Assigned task. The response should consist of every record, reproduced exactly.

○ ○ ○

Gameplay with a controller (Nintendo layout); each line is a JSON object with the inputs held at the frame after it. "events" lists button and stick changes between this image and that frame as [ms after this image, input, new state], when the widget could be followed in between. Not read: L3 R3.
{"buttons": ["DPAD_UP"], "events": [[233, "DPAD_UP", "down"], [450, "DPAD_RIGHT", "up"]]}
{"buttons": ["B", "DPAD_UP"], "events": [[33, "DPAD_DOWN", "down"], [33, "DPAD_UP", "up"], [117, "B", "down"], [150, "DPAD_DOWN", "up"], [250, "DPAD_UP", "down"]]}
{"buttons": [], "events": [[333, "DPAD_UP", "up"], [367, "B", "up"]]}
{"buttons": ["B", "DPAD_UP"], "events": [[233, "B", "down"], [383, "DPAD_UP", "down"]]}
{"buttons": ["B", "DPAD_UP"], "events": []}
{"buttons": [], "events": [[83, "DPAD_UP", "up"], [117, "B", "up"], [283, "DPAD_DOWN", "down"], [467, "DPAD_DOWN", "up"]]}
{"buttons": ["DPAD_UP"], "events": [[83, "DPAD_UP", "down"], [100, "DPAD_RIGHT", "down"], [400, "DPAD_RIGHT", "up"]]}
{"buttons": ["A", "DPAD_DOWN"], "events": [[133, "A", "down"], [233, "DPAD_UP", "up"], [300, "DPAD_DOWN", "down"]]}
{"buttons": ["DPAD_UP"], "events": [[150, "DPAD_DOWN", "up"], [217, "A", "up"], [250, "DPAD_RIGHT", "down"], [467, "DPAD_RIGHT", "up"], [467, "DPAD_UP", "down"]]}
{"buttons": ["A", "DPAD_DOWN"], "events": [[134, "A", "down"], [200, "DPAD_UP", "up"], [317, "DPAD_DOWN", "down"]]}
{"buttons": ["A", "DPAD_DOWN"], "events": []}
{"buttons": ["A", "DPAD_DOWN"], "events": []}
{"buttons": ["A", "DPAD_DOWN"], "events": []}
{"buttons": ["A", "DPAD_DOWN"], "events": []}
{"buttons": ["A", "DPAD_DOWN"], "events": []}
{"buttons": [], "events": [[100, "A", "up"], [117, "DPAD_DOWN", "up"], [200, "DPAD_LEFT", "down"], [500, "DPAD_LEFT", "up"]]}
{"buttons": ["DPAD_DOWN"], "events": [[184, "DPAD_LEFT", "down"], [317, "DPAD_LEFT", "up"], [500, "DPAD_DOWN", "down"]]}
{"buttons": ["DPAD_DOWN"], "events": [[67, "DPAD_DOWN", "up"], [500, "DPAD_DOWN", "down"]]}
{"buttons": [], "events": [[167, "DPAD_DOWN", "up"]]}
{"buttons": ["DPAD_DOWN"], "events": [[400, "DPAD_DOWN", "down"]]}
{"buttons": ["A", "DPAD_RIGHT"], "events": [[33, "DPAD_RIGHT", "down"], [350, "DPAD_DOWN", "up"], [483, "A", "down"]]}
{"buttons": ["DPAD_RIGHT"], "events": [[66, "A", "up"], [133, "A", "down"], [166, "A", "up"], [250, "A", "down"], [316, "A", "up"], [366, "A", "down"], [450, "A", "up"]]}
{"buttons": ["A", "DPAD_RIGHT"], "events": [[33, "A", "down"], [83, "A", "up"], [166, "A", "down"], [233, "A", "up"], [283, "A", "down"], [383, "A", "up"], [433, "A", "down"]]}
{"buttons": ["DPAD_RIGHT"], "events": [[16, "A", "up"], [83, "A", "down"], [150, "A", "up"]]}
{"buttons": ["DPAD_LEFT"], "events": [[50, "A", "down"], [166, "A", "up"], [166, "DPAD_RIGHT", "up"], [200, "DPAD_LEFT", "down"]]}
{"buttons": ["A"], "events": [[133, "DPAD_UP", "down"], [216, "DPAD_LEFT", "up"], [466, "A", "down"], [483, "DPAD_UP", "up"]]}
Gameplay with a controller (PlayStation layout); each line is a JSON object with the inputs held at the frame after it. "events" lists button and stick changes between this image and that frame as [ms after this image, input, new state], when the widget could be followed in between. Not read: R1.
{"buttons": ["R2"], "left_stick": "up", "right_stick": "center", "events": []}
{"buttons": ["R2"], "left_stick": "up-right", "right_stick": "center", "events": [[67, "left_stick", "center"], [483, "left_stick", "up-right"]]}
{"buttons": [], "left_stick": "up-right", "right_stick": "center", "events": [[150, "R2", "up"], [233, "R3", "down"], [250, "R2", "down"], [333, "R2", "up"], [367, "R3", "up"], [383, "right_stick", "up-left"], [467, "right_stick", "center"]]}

○ ○ ○

Task response.
Gameplay with a controller (Nintendo layout); each line is a JSON object with the inputs held at the frame after it. "events" lists button and stick changes between this image and that frame as [ms after this image, input, new state], when the widget could be followed in between. Not read: L3 R3.
{"buttons": ["DPAD_UP"], "events": [[233, "DPAD_UP", "down"], [450, "DPAD_RIGHT", "up"]]}
{"buttons": ["B", "DPAD_UP"], "events": [[33, "DPAD_DOWN", "down"], [33, "DPAD_UP", "up"], [117, "B", "down"], [150, "DPAD_DOWN", "up"], [250, "DPAD_UP", "down"]]}
{"buttons": [], "events": [[333, "DPAD_UP", "up"], [367, "B", "up"]]}
{"buttons": ["B", "DPAD_UP"], "events": [[233, "B", "down"], [383, "DPAD_UP", "down"]]}
{"buttons": ["B", "DPAD_UP"], "events": []}
{"buttons": [], "events": [[83, "DPAD_UP", "up"], [117, "B", "up"], [283, "DPAD_DOWN", "down"], [467, "DPAD_DOWN", "up"]]}
{"buttons": ["DPAD_UP"], "events": [[83, "DPAD_UP", "down"], [100, "DPAD_RIGHT", "down"], [400, "DPAD_RIGHT", "up"]]}
{"buttons": ["A", "DPAD_DOWN"], "events": [[133, "A", "down"], [233, "DPAD_UP", "up"], [300, "DPAD_DOWN", "down"]]}
{"buttons": ["DPAD_UP"], "events": [[150, "DPAD_DOWN", "up"], [217, "A", "up"], [250, "DPAD_RIGHT", "down"], [467, "DPAD_RIGHT", "up"], [467, "DPAD_UP", "down"]]}
{"buttons": ["A", "DPAD_DOWN"], "events": [[134, "A", "down"], [200, "DPAD_UP", "up"], [317, "DPAD_DOWN", "down"]]}
{"buttons": ["A", "DPAD_DOWN"], "events": []}
{"buttons": ["A", "DPAD_DOWN"], "events": []}
{"buttons": ["A", "DPAD_DOWN"], "events": []}
{"buttons": ["A", "DPAD_DOWN"], "events": []}
{"buttons": ["A", "DPAD_DOWN"], "events": []}
{"buttons": [], "events": [[100, "A", "up"], [117, "DPAD_DOWN", "up"], [200, "DPAD_LEFT", "down"], [500, "DPAD_LEFT", "up"]]}
{"buttons": ["DPAD_DOWN"], "events": [[184, "DPAD_LEFT", "down"], [317, "DPAD_LEFT", "up"], [500, "DPAD_DOWN", "down"]]}
{"buttons": ["DPAD_DOWN"], "events": [[67, "DPAD_DOWN", "up"], [500, "DPAD_DOWN", "down"]]}
{"buttons": [], "events": [[167, "DPAD_DOWN", "up"]]}
{"buttons": ["DPAD_DOWN"], "events": [[400, "DPAD_DOWN", "down"]]}
{"buttons": ["A", "DPAD_RIGHT"], "events": [[33, "DPAD_RIGHT", "down"], [350, "DPAD_DOWN", "up"], [483, "A", "down"]]}
{"buttons": ["DPAD_RIGHT"], "events": [[66, "A", "up"], [133, "A", "down"], [166, "A", "up"], [250, "A", "down"], [316, "A", "up"], [366, "A", "down"], [450, "A", "up"]]}
{"buttons": ["A", "DPAD_RIGHT"], "events": [[33, "A", "down"], [83, "A", "up"], [166, "A", "down"], [233, "A", "up"], [283, "A", "down"], [383, "A", "up"], [433, "A", "down"]]}
{"buttons": ["DPAD_RIGHT"], "events": [[16, "A", "up"], [83, "A", "down"], [150, "A", "up"]]}
{"buttons": ["DPAD_LEFT"], "events": [[50, "A", "down"], [166, "A", "up"], [166, "DPAD_RIGHT", "up"], [200, "DPAD_LEFT", "down"]]}
{"buttons": ["A"], "events": [[133, "DPAD_UP", "down"], [216, "DPAD_LEFT", "up"], [466, "A", "down"], [483, "DPAD_UP", "up"]]}
Gameplay with a controller (PlayStation layout); each line is a JSON object with the inputs held at the frame after it. "events" lists button and stick changes between this image and that frame as [ms after this image, input, new state], when the widget could be followed in between. Not read: R1.
{"buttons": ["R2"], "left_stick": "up", "right_stick": "center", "events": []}
{"buttons": ["R2"], "left_stick": "up-right", "right_stick": "center", "events": [[67, "left_stick", "center"], [483, "left_stick", "up-right"]]}
{"buttons": [], "left_stick": "up-right", "right_stick": "center", "events": [[150, "R2", "up"], [233, "R3", "down"], [250, "R2", "down"], [333, "R2", "up"], [367, "R3", "up"], [383, "right_stick", "up-left"], [467, "right_stick", "center"]]}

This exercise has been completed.